[WHAT TO DO] Write out every line from all the items below as one numbered list, skipping any blank lines.

[STUDY MATERIAL]
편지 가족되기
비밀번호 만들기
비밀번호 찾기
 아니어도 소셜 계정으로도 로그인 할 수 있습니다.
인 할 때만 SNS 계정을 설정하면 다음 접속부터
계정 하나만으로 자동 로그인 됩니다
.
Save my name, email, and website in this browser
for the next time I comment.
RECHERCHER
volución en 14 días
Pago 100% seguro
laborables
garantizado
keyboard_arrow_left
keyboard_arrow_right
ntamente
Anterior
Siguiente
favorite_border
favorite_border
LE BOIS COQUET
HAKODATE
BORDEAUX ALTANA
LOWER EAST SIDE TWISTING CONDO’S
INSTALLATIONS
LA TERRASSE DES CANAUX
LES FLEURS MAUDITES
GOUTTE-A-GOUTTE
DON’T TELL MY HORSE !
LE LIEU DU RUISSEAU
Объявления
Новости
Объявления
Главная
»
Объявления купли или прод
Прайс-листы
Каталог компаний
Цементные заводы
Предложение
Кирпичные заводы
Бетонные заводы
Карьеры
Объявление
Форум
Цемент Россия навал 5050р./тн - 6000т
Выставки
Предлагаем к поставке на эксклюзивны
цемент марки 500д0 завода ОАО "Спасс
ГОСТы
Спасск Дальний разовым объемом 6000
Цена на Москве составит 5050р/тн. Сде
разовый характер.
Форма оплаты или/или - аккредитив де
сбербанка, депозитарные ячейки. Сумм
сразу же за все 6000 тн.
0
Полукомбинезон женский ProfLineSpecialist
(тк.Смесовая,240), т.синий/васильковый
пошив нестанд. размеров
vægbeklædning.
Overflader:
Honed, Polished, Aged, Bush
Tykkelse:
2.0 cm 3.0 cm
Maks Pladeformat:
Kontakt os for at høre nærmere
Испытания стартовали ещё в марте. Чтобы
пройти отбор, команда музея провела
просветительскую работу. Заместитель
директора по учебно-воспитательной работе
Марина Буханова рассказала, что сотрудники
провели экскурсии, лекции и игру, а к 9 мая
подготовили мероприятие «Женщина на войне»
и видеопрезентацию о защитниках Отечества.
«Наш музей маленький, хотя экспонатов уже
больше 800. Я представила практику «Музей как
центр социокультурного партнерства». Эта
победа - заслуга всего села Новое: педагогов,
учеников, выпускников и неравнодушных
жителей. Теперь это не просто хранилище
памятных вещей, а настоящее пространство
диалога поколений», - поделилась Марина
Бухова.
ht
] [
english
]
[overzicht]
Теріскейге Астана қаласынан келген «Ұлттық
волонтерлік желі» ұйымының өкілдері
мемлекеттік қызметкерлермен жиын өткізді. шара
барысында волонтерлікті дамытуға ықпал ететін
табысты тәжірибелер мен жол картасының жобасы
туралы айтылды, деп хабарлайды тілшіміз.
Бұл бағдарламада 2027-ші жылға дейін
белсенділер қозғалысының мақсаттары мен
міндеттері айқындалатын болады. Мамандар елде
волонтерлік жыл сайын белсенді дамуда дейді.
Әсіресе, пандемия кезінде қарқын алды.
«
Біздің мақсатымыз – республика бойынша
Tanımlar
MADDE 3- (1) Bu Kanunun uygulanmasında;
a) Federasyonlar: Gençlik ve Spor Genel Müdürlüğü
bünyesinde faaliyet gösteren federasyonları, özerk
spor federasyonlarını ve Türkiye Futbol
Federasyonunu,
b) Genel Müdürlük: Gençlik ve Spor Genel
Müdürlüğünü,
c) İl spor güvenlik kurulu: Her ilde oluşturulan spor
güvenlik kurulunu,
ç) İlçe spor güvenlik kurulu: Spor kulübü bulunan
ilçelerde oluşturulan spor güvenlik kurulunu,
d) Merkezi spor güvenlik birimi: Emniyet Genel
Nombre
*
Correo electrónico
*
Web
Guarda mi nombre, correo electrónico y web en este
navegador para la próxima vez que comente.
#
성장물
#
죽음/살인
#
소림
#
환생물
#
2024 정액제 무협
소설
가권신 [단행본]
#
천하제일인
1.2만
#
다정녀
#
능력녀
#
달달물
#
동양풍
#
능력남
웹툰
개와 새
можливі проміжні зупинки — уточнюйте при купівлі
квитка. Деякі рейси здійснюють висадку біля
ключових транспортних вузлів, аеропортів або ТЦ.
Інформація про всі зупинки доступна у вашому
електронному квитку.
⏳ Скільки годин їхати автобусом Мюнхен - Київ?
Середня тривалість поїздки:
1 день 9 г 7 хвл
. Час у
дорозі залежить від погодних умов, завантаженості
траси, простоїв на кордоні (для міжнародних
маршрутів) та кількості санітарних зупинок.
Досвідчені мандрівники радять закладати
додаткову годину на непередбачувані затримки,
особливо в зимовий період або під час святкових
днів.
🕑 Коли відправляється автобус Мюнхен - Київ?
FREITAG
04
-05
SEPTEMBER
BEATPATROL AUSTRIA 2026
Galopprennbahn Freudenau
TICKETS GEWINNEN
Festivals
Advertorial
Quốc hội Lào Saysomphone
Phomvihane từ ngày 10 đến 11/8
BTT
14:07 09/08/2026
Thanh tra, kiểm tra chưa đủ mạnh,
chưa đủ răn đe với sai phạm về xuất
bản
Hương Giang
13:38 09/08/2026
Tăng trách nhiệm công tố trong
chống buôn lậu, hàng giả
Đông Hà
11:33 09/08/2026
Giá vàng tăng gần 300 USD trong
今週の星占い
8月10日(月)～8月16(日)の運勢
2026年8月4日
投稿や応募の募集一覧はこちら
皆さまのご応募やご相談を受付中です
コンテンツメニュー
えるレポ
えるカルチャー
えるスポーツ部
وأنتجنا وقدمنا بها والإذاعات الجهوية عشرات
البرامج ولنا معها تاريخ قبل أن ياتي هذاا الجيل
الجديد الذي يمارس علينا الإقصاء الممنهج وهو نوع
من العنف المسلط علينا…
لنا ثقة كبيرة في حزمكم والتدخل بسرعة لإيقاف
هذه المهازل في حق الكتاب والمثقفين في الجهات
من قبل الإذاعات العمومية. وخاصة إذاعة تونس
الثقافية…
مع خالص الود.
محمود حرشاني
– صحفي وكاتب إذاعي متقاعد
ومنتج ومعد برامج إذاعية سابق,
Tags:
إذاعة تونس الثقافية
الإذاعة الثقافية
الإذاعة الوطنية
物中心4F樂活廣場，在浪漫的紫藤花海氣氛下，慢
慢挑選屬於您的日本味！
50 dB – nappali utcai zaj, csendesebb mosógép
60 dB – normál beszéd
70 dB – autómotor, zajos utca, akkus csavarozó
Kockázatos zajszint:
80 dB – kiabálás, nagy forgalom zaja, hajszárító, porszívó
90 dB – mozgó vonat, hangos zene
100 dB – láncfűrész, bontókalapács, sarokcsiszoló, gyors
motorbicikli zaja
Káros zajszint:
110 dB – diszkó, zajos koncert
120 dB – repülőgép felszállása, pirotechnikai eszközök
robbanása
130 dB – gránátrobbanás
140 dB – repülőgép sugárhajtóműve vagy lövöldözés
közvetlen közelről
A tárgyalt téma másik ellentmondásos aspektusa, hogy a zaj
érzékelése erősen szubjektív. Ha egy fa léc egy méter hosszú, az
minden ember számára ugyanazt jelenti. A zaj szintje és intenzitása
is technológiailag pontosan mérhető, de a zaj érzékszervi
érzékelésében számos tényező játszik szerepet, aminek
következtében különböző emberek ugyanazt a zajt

[EXERCISE RESPONSE]
1. 편지 가족되기
2. 비밀번호 만들기
3. 비밀번호 찾기
4.  아니어도 소셜 계정으로도 로그인 할 수 있습니다.
5. 인 할 때만 SNS 계정을 설정하면 다음 접속부터
6. 계정 하나만으로 자동 로그인 됩니다
7. .
8. Save my name, email, and website in this browser
9. for the next time I comment.
10. RECHERCHER
11. volución en 14 días
12. Pago 100% seguro
13. laborables
14. garantizado
15. keyboard_arrow_left
16. keyboard_arrow_right
17. ntamente
18. Anterior
19. Siguiente
20. favorite_border
21. favorite_border
22. LE BOIS COQUET
23. HAKODATE
24. BORDEAUX ALTANA
25. LOWER EAST SIDE TWISTING CONDO’S
26. INSTALLATIONS
27. LA TERRASSE DES CANAUX
28. LES FLEURS MAUDITES
29. GOUTTE-A-GOUTTE
30. DON’T TELL MY HORSE !
31. LE LIEU DU RUISSEAU
32. Объявления
33. Новости
34. Объявления
35. Главная
36. »
37. Объявления купли или прод
38. Прайс-листы
39. Каталог компаний
40. Цементные заводы
41. Предложение
42. Кирпичные заводы
43. Бетонные заводы
44. Карьеры
45. Объявление
46. Форум
47. Цемент Россия навал 5050р./тн - 6000т
48. Выставки
49. Предлагаем к поставке на эксклюзивны
50. цемент марки 500д0 завода ОАО "Спасс
51. ГОСТы
52. Спасск Дальний разовым объемом 6000
53. Цена на Москве составит 5050р/тн. Сде
54. разовый характер.
55. Форма оплаты или/или - аккредитив де
56. сбербанка, депозитарные ячейки. Сумм
57. сразу же за все 6000 тн.
58. 0
59. Полукомбинезон женский ProfLineSpecialist
60. (тк.Смесовая,240), т.синий/васильковый
61. пошив нестанд. размеров
62. vægbeklædning.
63. Overflader:
64. Honed, Polished, Aged, Bush
65. Tykkelse:
66. 2.0 cm 3.0 cm
67. Maks Pladeformat:
68. Kontakt os for at høre nærmere
69. Испытания стартовали ещё в марте. Чтобы
70. пройти отбор, команда музея провела
71. просветительскую работу. Заместитель
72. директора по учебно-воспитательной работе
73. Марина Буханова рассказала, что сотрудники
74. провели экскурсии, лекции и игру, а к 9 мая
75. подготовили мероприятие «Женщина на войне»
76. и видеопрезентацию о защитниках Отечества.
77. «Наш музей маленький, хотя экспонатов уже
78. больше 800. Я представила практику «Музей как
79. центр социокультурного партнерства». Эта
80. победа - заслуга всего села Новое: педагогов,
81. учеников, выпускников и неравнодушных
82. жителей. Теперь это не просто хранилище
83. памятных вещей, а настоящее пространство
84. диалога поколений», - поделилась Марина
85. Бухова.
86. ht
87. ] [
88. english
89. ]
90. [overzicht]
91. Теріскейге Астана қаласынан келген «Ұлттық
92. волонтерлік желі» ұйымының өкілдері
93. мемлекеттік қызметкерлермен жиын өткізді. шара
94. барысында волонтерлікті дамытуға ықпал ететін
95. табысты тәжірибелер мен жол картасының жобасы
96. туралы айтылды, деп хабарлайды тілшіміз.
97. Бұл бағдарламада 2027-ші жылға дейін
98. белсенділер қозғалысының мақсаттары мен
99. міндеттері айқындалатын болады. Мамандар елде
100. волонтерлік жыл сайын белсенді дамуда дейді.
101. Әсіресе, пандемия кезінде қарқын алды.
102. «
103. Біздің мақсатымыз – республика бойынша
104. Tanımlar
105. MADDE 3- (1) Bu Kanunun uygulanmasında;
106. a) Federasyonlar: Gençlik ve Spor Genel Müdürlüğü
107. bünyesinde faaliyet gösteren federasyonları, özerk
108. spor federasyonlarını ve Türkiye Futbol
109. Federasyonunu,
110. b) Genel Müdürlük: Gençlik ve Spor Genel
111. Müdürlüğünü,
112. c) İl spor güvenlik kurulu: Her ilde oluşturulan spor
113. güvenlik kurulunu,
114. ç) İlçe spor güvenlik kurulu: Spor kulübü bulunan
115. ilçelerde oluşturulan spor güvenlik kurulunu,
116. d) Merkezi spor güvenlik birimi: Emniyet Genel
117. Nombre
118. *
119. Correo electrónico
120. *
121. Web
122. Guarda mi nombre, correo electrónico y web en este
123. navegador para la próxima vez que comente.
124. #
125. 성장물
126. #
127. 죽음/살인
128. #
129. 소림
130. #
131. 환생물
132. #
133. 2024 정액제 무협
134. 소설
135. 가권신 [단행본]
136. #
137. 천하제일인
138. 1.2만
139. #
140. 다정녀
141. #
142. 능력녀
143. #
144. 달달물
145. #
146. 동양풍
147. #
148. 능력남
149. 웹툰
150. 개와 새
151. можливі проміжні зупинки — уточнюйте при купівлі
152. квитка. Деякі рейси здійснюють висадку біля
153. ключових транспортних вузлів, аеропортів або ТЦ.
154. Інформація про всі зупинки доступна у вашому
155. електронному квитку.
156. ⏳ Скільки годин їхати автобусом Мюнхен - Київ?
157. Середня тривалість поїздки:
158. 1 день 9 г 7 хвл
159. . Час у
160. дорозі залежить від погодних умов, завантаженості
161. траси, простоїв на кордоні (для міжнародних
162. маршрутів) та кількості санітарних зупинок.
163. Досвідчені мандрівники радять закладати
164. додаткову годину на непередбачувані затримки,
165. особливо в зимовий період або під час святкових
166. днів.
167. 🕑 Коли відправляється автобус Мюнхен - Київ?
168. FREITAG
169. 04
170. -05
171. SEPTEMBER
172. BEATPATROL AUSTRIA 2026
173. Galopprennbahn Freudenau
174. TICKETS GEWINNEN
175. Festivals
176. Advertorial
177. Quốc hội Lào Saysomphone
178. Phomvihane từ ngày 10 đến 11/8
179. BTT
180. 14:07 09/08/2026
181. Thanh tra, kiểm tra chưa đủ mạnh,
182. chưa đủ răn đe với sai phạm về xuất
183. bản
184. Hương Giang
185. 13:38 09/08/2026
186. Tăng trách nhiệm công tố trong
187. chống buôn lậu, hàng giả
188. Đông Hà
189. 11:33 09/08/2026
190. Giá vàng tăng gần 300 USD trong
191. 今週の星占い
192. 8月10日(月)～8月16(日)の運勢
193. 2026年8月4日
194. 投稿や応募の募集一覧はこちら
195. 皆さまのご応募やご相談を受付中です
196. コンテンツメニュー
197. えるレポ
198. えるカルチャー
199. えるスポーツ部
200. وأنتجنا وقدمنا بها والإذاعات الجهوية عشرات
201. البرامج ولنا معها تاريخ قبل أن ياتي هذاا الجيل
202. الجديد الذي يمارس علينا الإقصاء الممنهج وهو نوع
203. من العنف المسلط علينا…
204. لنا ثقة كبيرة في حزمكم والتدخل بسرعة لإيقاف
205. هذه المهازل في حق الكتاب والمثقفين في الجهات
206. من قبل الإذاعات العمومية. وخاصة إذاعة تونس
207. الثقافية…
208. مع خالص الود.
209. محمود حرشاني
210. – صحفي وكاتب إذاعي متقاعد
211. ومنتج ومعد برامج إذاعية سابق,
212. Tags:
213. إذاعة تونس الثقافية
214. الإذاعة الثقافية
215. الإذاعة الوطنية
216. 物中心4F樂活廣場，在浪漫的紫藤花海氣氛下，慢
217. 慢挑選屬於您的日本味！
218. 50 dB – nappali utcai zaj, csendesebb mosógép
219. 60 dB – normál beszéd
220. 70 dB – autómotor, zajos utca, akkus csavarozó
221. Kockázatos zajszint:
222. 80 dB – kiabálás, nagy forgalom zaja, hajszárító, porszívó
223. 90 dB – mozgó vonat, hangos zene
224. 100 dB – láncfűrész, bontókalapács, sarokcsiszoló, gyors
225. motorbicikli zaja
226. Káros zajszint:
227. 110 dB – diszkó, zajos koncert
228. 120 dB – repülőgép felszállása, pirotechnikai eszközök
229. robbanása
230. 130 dB – gránátrobbanás
231. 140 dB – repülőgép sugárhajtóműve vagy lövöldözés
232. közvetlen közelről
233. A tárgyalt téma másik ellentmondásos aspektusa, hogy a zaj
234. érzékelése erősen szubjektív. Ha egy fa léc egy méter hosszú, az
235. minden ember számára ugyanazt jelenti. A zaj szintje és intenzitása
236. is technológiailag pontosan mérhető, de a zaj érzékszervi
237. érzékelésében számos tényező játszik szerepet, aminek
238. következtében különböző emberek ugyanazt a zajt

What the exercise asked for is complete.